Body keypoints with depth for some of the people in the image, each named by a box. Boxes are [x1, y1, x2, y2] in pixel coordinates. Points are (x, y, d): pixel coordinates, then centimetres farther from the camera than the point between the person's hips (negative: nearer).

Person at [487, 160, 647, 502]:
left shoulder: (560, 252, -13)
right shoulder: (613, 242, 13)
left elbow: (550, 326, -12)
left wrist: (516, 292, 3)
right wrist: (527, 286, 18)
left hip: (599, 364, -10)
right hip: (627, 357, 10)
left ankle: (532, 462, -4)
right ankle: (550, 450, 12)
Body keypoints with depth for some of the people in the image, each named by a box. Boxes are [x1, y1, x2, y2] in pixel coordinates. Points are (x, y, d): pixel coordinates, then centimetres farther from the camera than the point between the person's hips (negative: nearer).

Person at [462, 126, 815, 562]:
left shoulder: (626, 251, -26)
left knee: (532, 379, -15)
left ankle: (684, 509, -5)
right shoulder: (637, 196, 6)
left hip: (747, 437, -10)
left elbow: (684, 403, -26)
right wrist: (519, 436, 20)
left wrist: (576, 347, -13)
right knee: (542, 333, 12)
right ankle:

▶ **How to complete this task**:
Rewrite all the entries above, substituting "centimeters" for every "centimetres" and leaving everything else unchanged.

▶ **Response to the task**:
Body keypoints with depth for some of the people in the image, each named by a box. Boxes are [x1, y1, x2, y2] in pixel coordinates. Points are (x, y, d): pixel coordinates, then centimeters farther from the camera than the point between the person's hips (negative: nearer).

Person at [487, 160, 647, 502]:
left shoulder: (560, 252, -13)
right shoulder: (613, 242, 13)
left elbow: (550, 326, -12)
left wrist: (516, 292, 3)
right wrist: (527, 286, 18)
left hip: (599, 364, -10)
right hip: (627, 357, 10)
left ankle: (532, 462, -4)
right ankle: (550, 450, 12)
Body keypoints with depth for some of the people in the image, each named by a box. Boxes are [x1, y1, x2, y2] in pixel coordinates. Points are (x, y, d): pixel coordinates, then centimeters farther from the camera than the point between the person's hips (negative: nearer).

Person at [462, 126, 815, 562]:
left shoulder: (626, 251, -26)
left knee: (532, 379, -15)
left ankle: (684, 509, -5)
right shoulder: (637, 196, 6)
left hip: (747, 437, -10)
left elbow: (684, 403, -26)
right wrist: (519, 436, 20)
left wrist: (576, 347, -13)
right knee: (542, 333, 12)
right ankle:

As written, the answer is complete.